Piccoli villaggi fatti di casette di pietra bianca, rifugi senza finestre né porte da dove sbuca lentamente la pancia prominente di un vecchio imbronciato completano il panorama con grazia.
I bambini in tuta mimetica che comandano i posti di blocco, con pupille dilatate e enormi armi automatiche sulle spalle, schioccano la lingua divertiti in segno di approvazione per farci passare, una volta appurata la nostra identità”.
La strada yemenita
”Sembra un paesaggio surreale disegnato da un cinico architetto, la cui arte dipinge la realtà senza trucco, lasciandola in piena vista per provocare lo spettatore. Ha sorpreso la strada yemenita la mattina presto con gli occhi stropicciati dal sonno.
Lei gli lascia osservare senza pudore le linee che il cuscino le ha lasciato sulle guance, con un senso di solennità che le si addice. È seria e silenziosa, non sorride per rispetto delle migliaia di vite che ha visto finire sulla sua schiena stanca. Testimone di migliaia di storie, invecchiata e ingiallita a causa di tutto il sangue che ha assorbito.
Generali di molti eserciti l’hanno cavalcata per raggiungere il fronte, elaborando eccitati strategie e pregustando l’adrenalina del campo di battaglia.
Ha nutrito serpenti e avvoltoi con le innumerevoli carcasse dei muli disidratati, continuando il ciclo della vita nel deserto; ha accolto come una madre le anime esauste dei migranti somali che camminano scalzi ai suoi lati, e anche quando svengono per la fatica non smette di dare speranza con il suo lungo dito nero rivolto al futuro.

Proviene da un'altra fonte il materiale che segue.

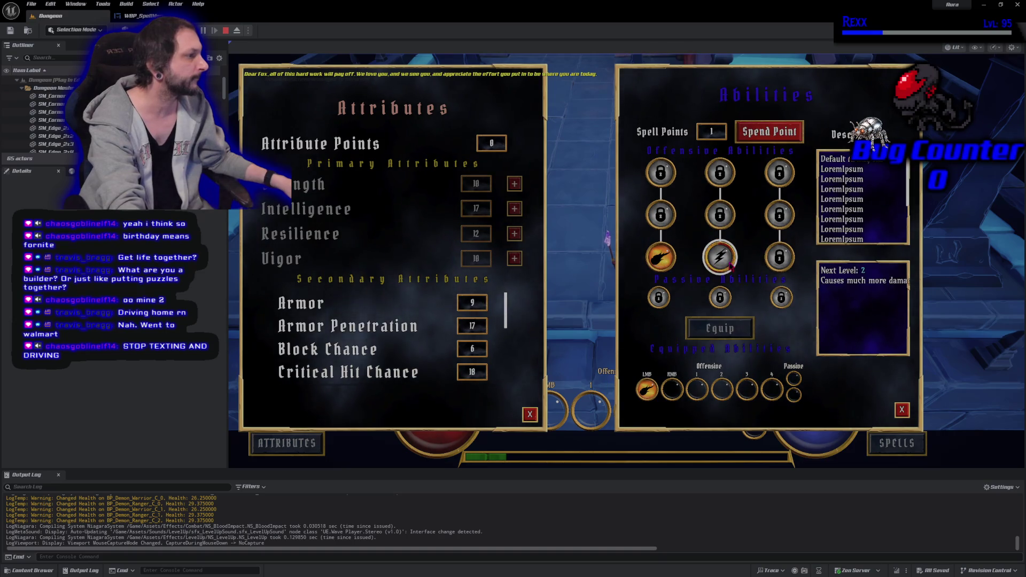
{"action": "left_click", "coordinate": [774, 134]}
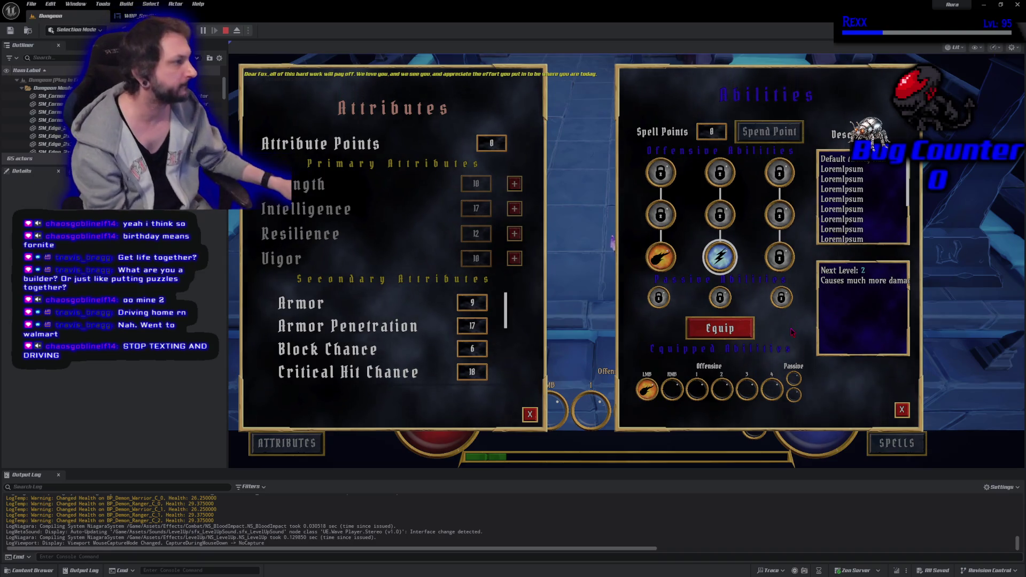
{"action": "key", "text": "Escape"}
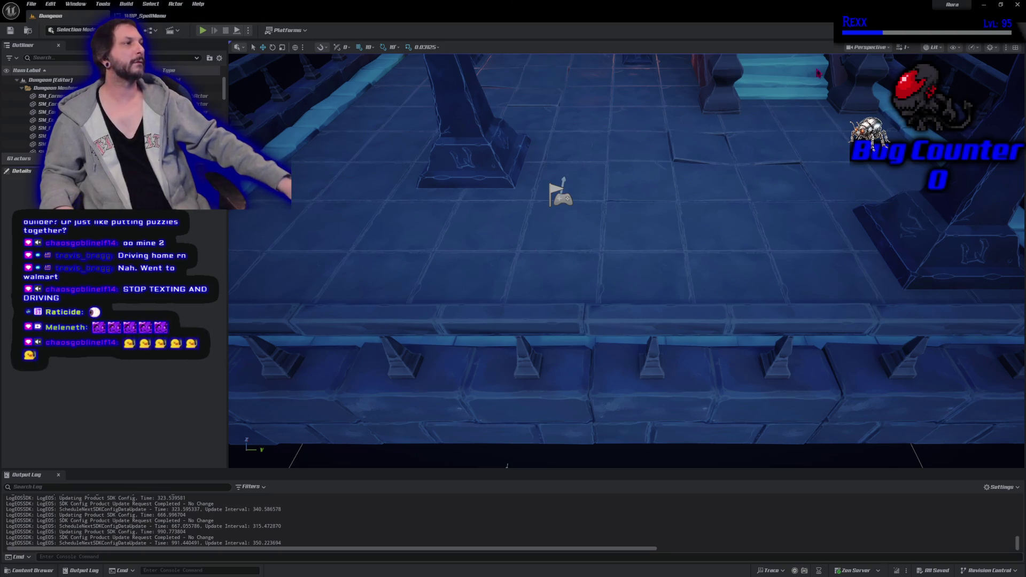
{"action": "left_click", "coordinate": [983, 5]}
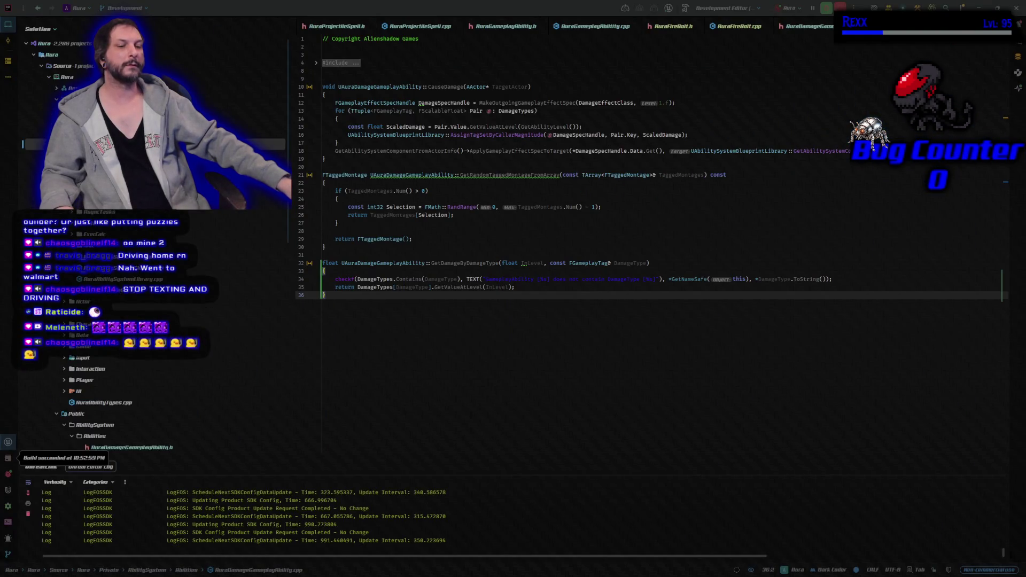
{"action": "key", "text": "alt+Tab"}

È stata allagata delle lacrime di tutti gli insegnanti, contadini e poeti che hanno sognato un futuro migliore per la loro gente e non ne ha sprecato una sola goccia, pienamente consapevole del loro potere”.
Donne in viaggio
”Quando le donne raggiungono l’ospedale di Moka (l’unico centro chirurgico di emergenza nel raggio di 200km, per una popolazione di mezzo milione di abitanti) spesse volte ormai è troppo tardi per il bambino e ci sono complicanze come emorragie, rotture d’utero e fistula per le mamme sono tuttaltro che rare.

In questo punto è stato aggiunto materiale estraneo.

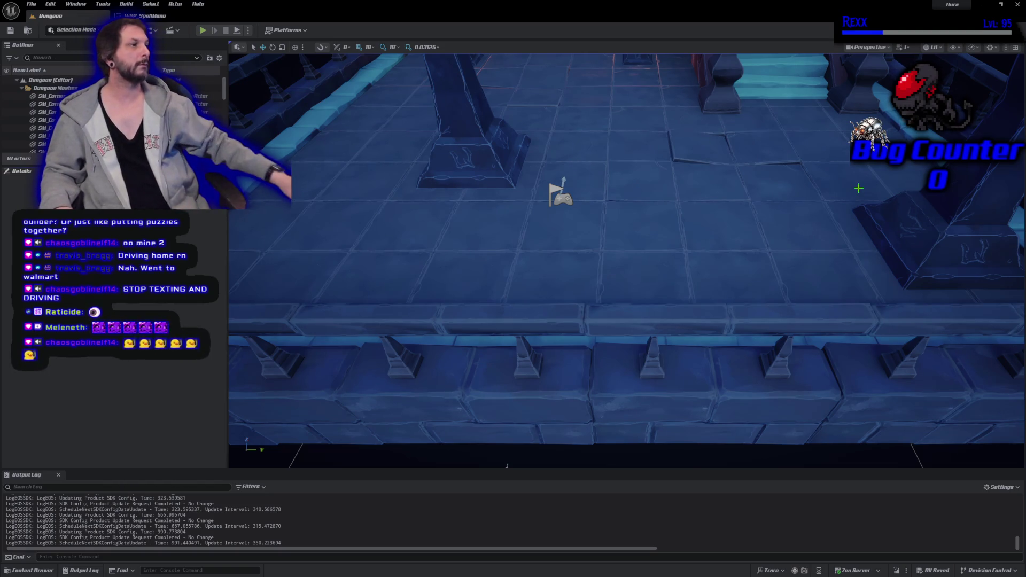
{"action": "key", "text": "alt+Tab"}
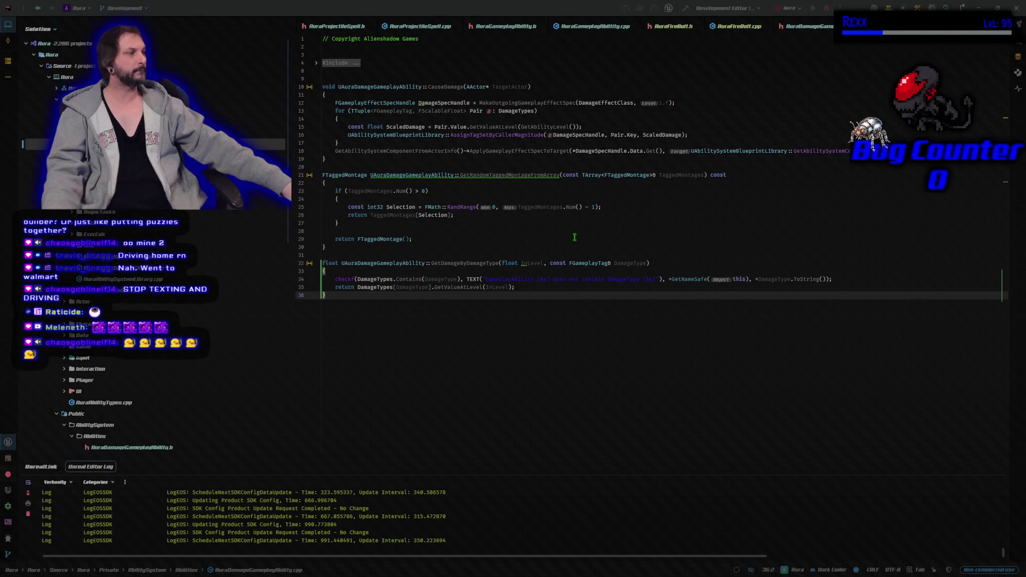
- Focus the AuraDamageGameplayAbility.cpp code editor in Rider
{"action": "left_click", "coordinate": [582, 355]}
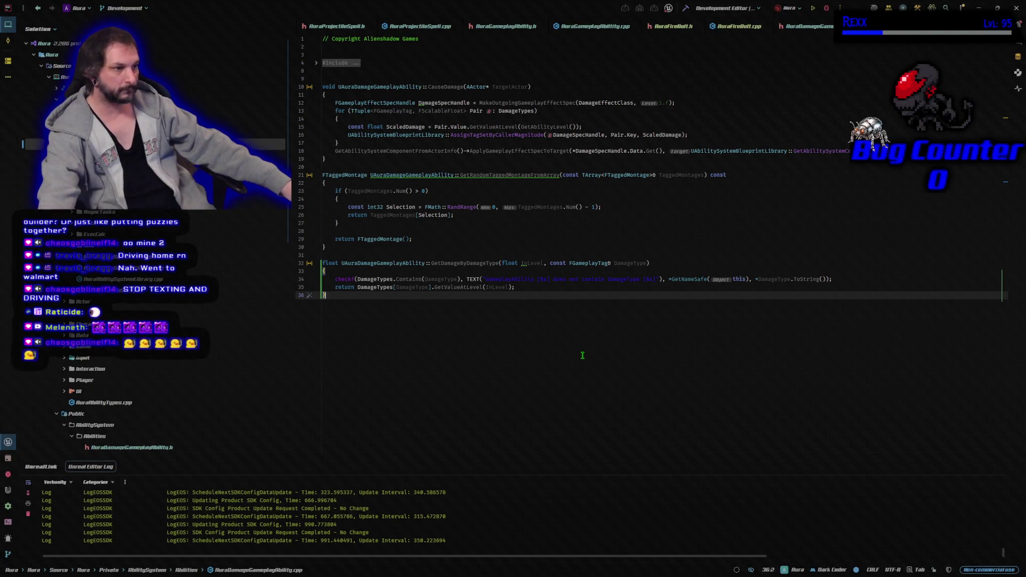
- Build the Aura project with Ctrl+Shift+B and reopen the WBP_SpellMenu editor in the relaunched Unreal Editor
{"action": "key", "text": "ctrl+shift+b"}
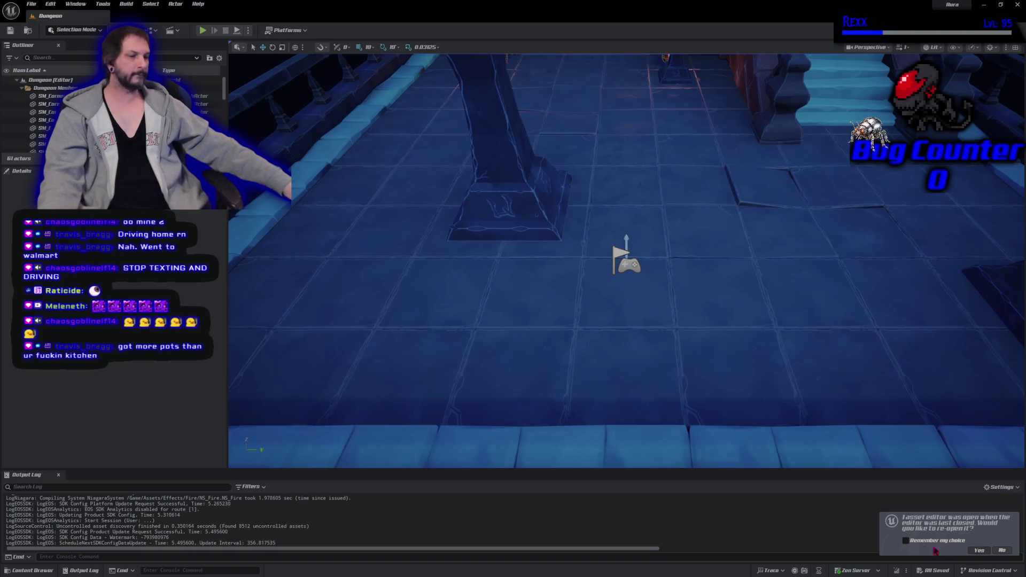
{"action": "left_click", "coordinate": [979, 550]}
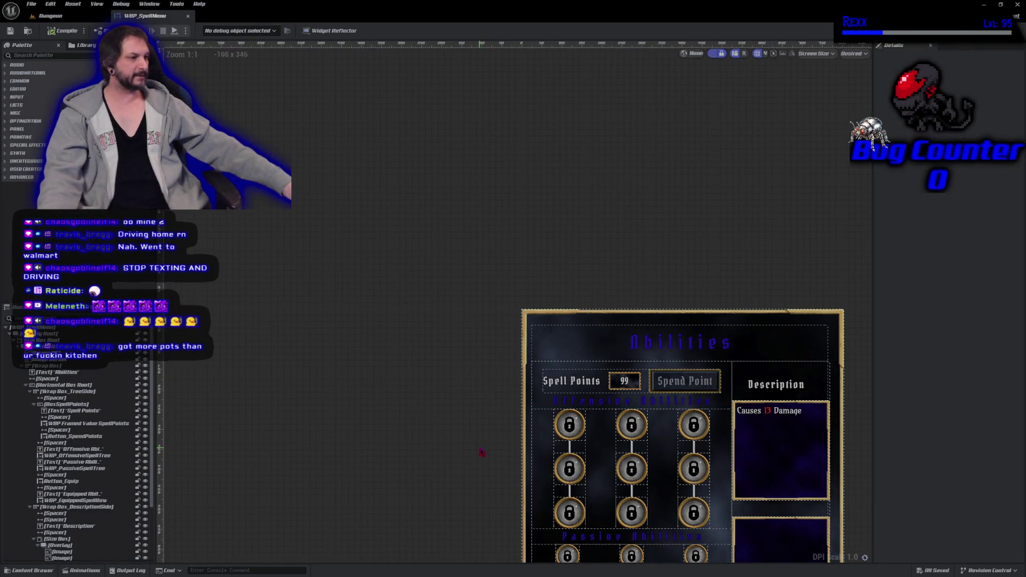
- Pan the Abilities menu preview, then close the WBP_SpellMenu tab to return to the Dungeon level
{"action": "left_click_drag", "start_coordinate": [425, 319], "coordinate": [381, 279]}
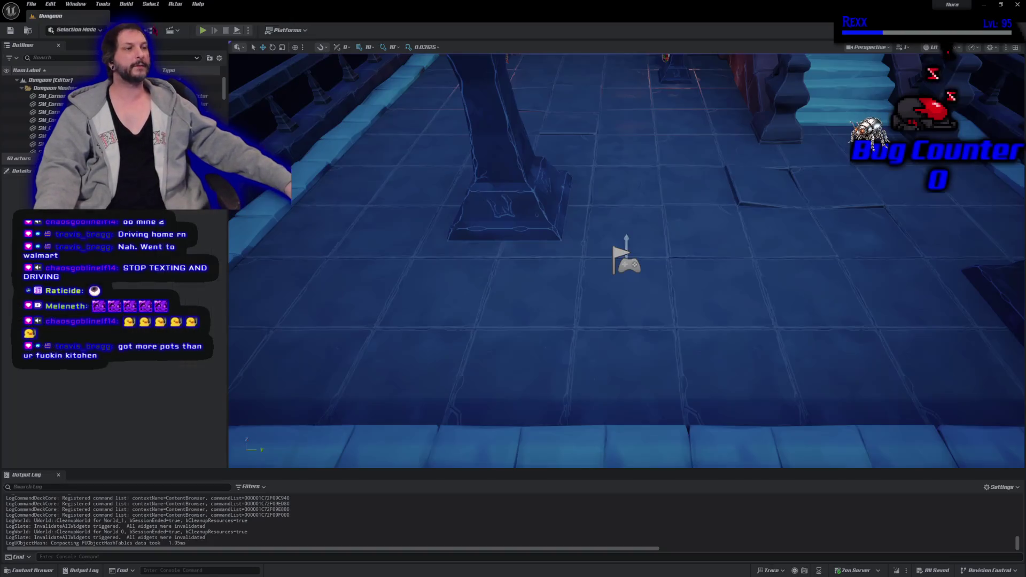
{"action": "left_click", "coordinate": [188, 16]}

Nella città di AlKhokha, conosco finalmente Eman: fin dalla prima stretta di mano capisco che sarà una preziosa alleata. Eman è una donna orgogliosa, tanta la sua fierezza che oltrepassa la barriera del velo che porta davanti al viso e lascia scoperti solo gli occhi. Senza tanti preamboli mi spiega di cosa c’è bisogno: vuole formazione per le sue ostetriche e levatrici, che sono sole a gestire le situazioni più complicate in località remote, vuole medicine e materiale per la rianimazione neonatale.
Mi racconta di tutti i problemi delle nostre colleghe, che lavorano senza salario senza attrezzature di emergenza né farmaci, assistendo i parti a casa. La notte non possono spostarsi per ragioni di sicurezza e anche durante il giorno il pericolo di essere colpite da bombe e proiettili volanti è sempre presente. Dopo qualche negoziazione ci accordiamo su un piano per organizzare il corso e richiedere le donazioni”.
Conclude Giulia: ”È un onore che mi sia permesso di contribuire a connettere fra loro le sorelle yemenite che rischiano la propria vita ogni giorno per proteggere altre donne, non è scontato in un contesto politico così complesso”.